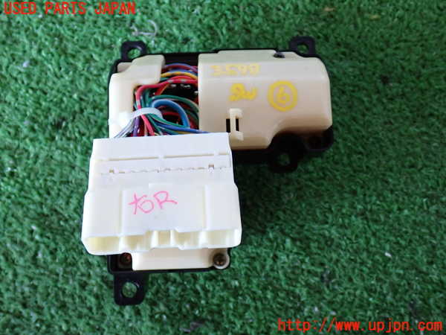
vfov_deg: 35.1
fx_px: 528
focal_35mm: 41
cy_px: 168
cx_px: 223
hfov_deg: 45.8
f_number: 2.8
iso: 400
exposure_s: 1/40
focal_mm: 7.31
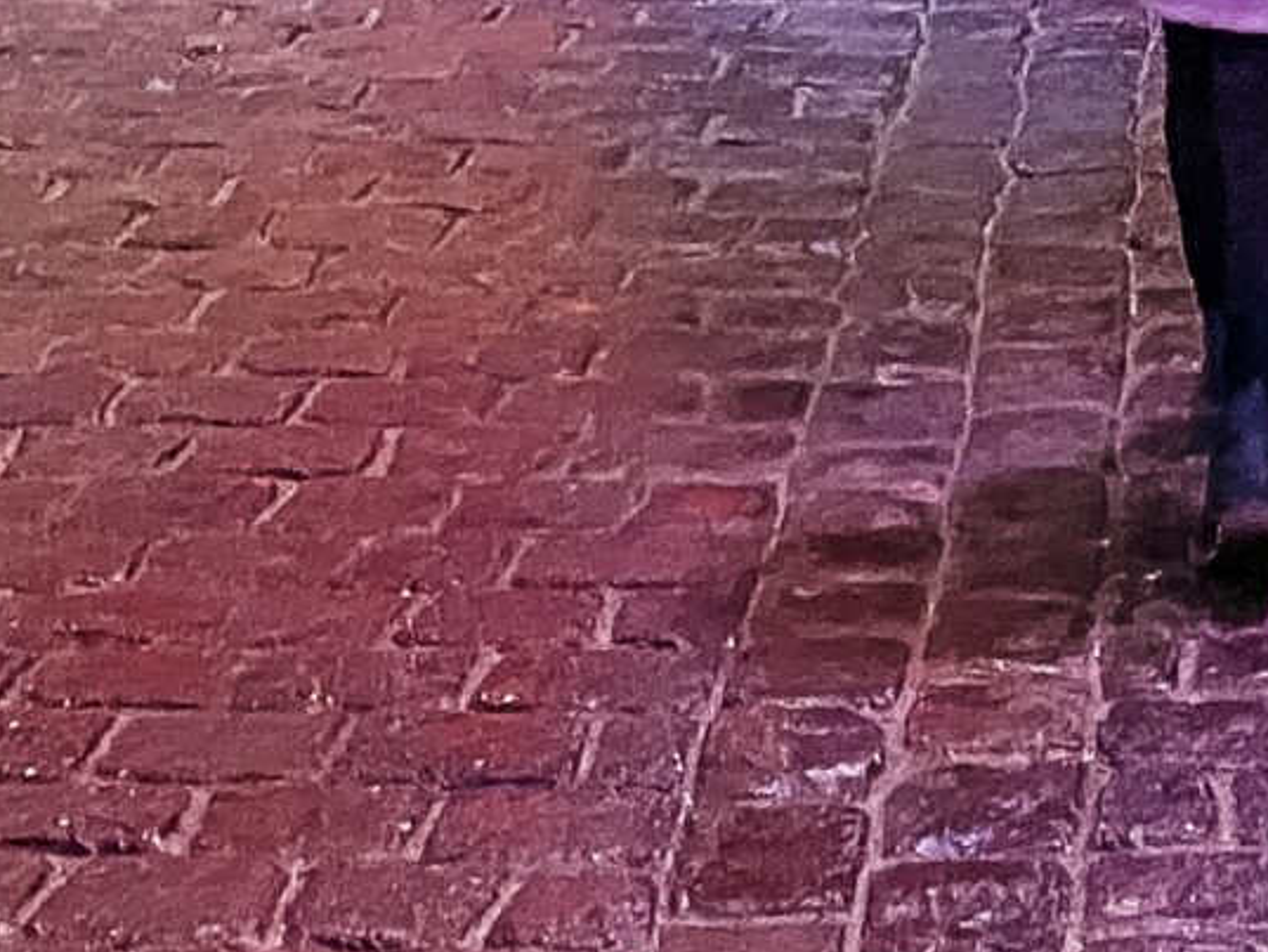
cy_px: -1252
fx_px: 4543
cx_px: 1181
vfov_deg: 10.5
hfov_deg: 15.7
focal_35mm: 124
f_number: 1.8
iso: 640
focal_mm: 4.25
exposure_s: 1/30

● ● ● ●

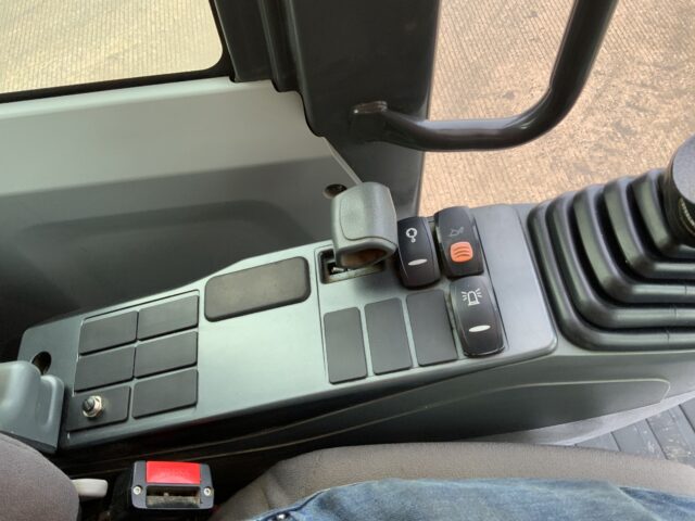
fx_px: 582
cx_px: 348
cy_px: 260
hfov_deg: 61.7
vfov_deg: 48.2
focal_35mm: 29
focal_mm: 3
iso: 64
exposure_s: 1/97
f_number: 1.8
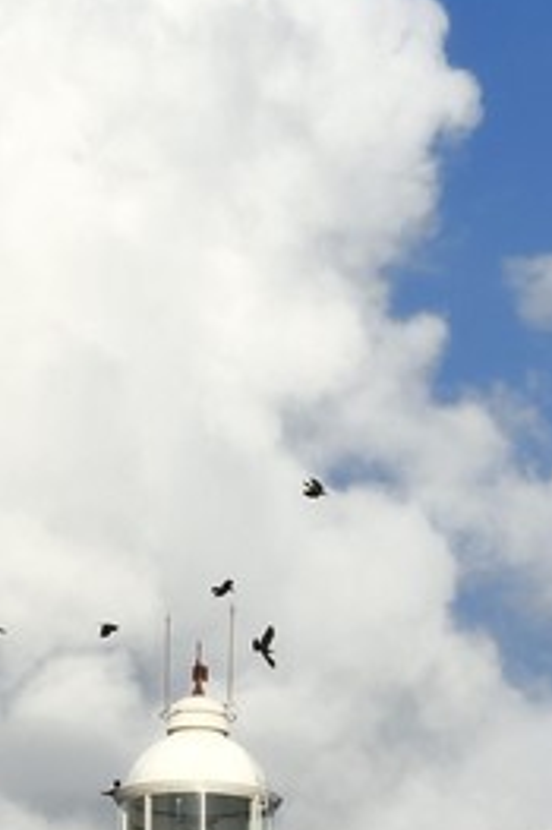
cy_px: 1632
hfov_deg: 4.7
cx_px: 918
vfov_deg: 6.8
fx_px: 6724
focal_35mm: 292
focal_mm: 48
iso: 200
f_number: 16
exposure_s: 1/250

● ● ● ●

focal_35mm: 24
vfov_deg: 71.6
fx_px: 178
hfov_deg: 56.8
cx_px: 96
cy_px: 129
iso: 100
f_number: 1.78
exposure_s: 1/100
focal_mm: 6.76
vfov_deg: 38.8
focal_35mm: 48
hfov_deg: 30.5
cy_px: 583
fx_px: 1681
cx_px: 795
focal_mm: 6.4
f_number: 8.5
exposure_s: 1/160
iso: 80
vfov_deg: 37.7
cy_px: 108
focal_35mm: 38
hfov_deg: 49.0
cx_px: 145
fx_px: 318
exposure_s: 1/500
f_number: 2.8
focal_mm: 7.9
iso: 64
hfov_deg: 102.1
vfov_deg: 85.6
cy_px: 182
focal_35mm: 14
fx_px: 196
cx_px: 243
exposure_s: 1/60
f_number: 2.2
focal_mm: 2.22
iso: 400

● ● ● ●

**TASK DESCRIPTION:** From the records above, write out exactly the lines that begin at the line with "vfov_deg: 35.1" and end at the line with "exposure_s: 1/30". Pictures must not appear in the output.

**TASK SOLUTION:**
vfov_deg: 35.1
fx_px: 528
focal_35mm: 41
cy_px: 168
cx_px: 223
hfov_deg: 45.8
f_number: 2.8
iso: 400
exposure_s: 1/40
focal_mm: 7.31
cy_px: -1252
fx_px: 4543
cx_px: 1181
vfov_deg: 10.5
hfov_deg: 15.7
focal_35mm: 124
f_number: 1.8
iso: 640
focal_mm: 4.25
exposure_s: 1/30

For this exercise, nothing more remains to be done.